■ **WORK REQUIRED**: The result should be every line in the data below that carries the string "pour".

■ **EXERCISE INPUT**:
....................

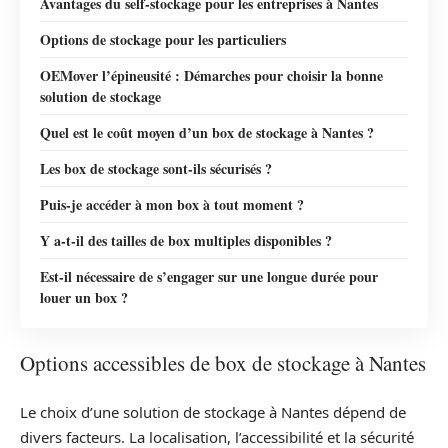
Avantages du self-stockage pour les entreprises à Nantes
Options de stockage pour les particuliers
OEMover l’épineusité : Démarches pour choisir la bonne
solution de stockage
Quel est le coût moyen d’un box de stockage à Nantes ?
Les box de stockage sont-ils sécurisés ?
Puis-je accéder à mon box à tout moment ?
Y a-t-il des tailles de box multiples disponibles ?
Est-il nécessaire de s’engager sur une longue durée pour
louer un box ?
Options accessibles de box de stockage à Nantes
Le choix d’une solution de stockage à Nantes dépend de
divers facteurs. La localisation, l’accessibilité et la sécurité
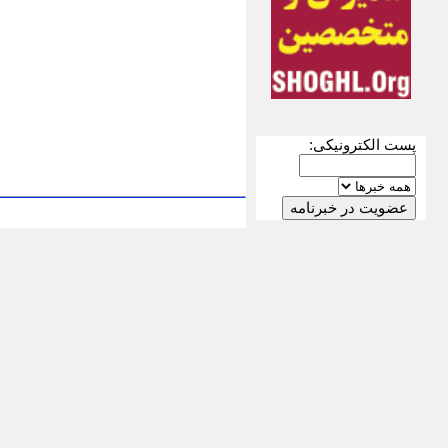
پست الکترونیکی:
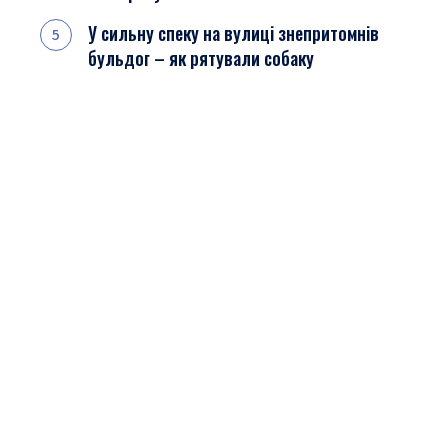
У сильну спеку на вулиці знепритомнів
бульдог – як рятували собаку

....................

■ **OUTPUT FOR THIS EXERCISE**:
Avantages du self-stockage pour les entreprises à Nantes
Options de stockage pour les particuliers
OEMover l’épineusité : Démarches pour choisir la bonne
Est-il nécessaire de s’engager sur une longue durée pour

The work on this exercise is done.